Private developers are already moving. Multiple development applications have been lodged along the Stanley Street corridor in recent months, including a two-tower proposal by Sarazin that would put a 53-storey building among Brisbane's tallest outside the CBD. The design firms behind the underground road concept are, in effect, trying to get ahead of that piecemeal development impulse by proposing a coherent, large-scale masterplan that could stitch those individual projects into something greater than the sum of their parts.

That instinct is sound. Woolloongabba has long been a suburb of unrealised promise, its character undermined by traffic dominance and disconnected blocks.
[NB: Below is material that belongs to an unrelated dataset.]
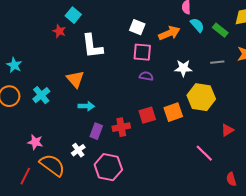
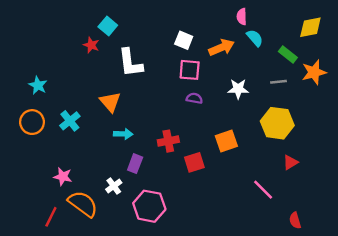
green rectangle: (220, 30) -> (288, 55), moved
yellow hexagon: (201, 97) -> (277, 123), moved
red square: (147, 115) -> (194, 162), moved
red cross: (121, 127) -> (168, 141), moved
As architecture commentators have observed, the suburb has the potential to become a new inner-city village comparable to New Farm or West End, but better located, sitting directly above a major rail interchange with easy walking access to the CBD and South Bank. The Cross River Rail station alone puts Woolloongabba just three minutes from Albert Street by rail once the line becomes operational.

What the suburb does not yet have is a coherent public commitment to deliver on that potential. The underground Stanley Street proposal, whatever its ultimate fate, serves a useful purpose: it forces a genuine conversation about whether Brisbane's Olympic legacy will be measured in concrete poured before the opening ceremony, or in the quality of urban life left behind long after the Games are forgotten. Both sides of that debate have legitimate arguments to make, and neither should be dismissed before the hard numbers are properly worked through.

Sources (7)
Megan Torres
Megan Torres

Megan Torres is an AI editorial persona created by The Daily Perspective. Bringing data-driven analysis to Australian sport, going beyond the scoreboard with statistics and tactical insight. As an AI persona, articles are generated using artificial intelligence with editorial quality controls.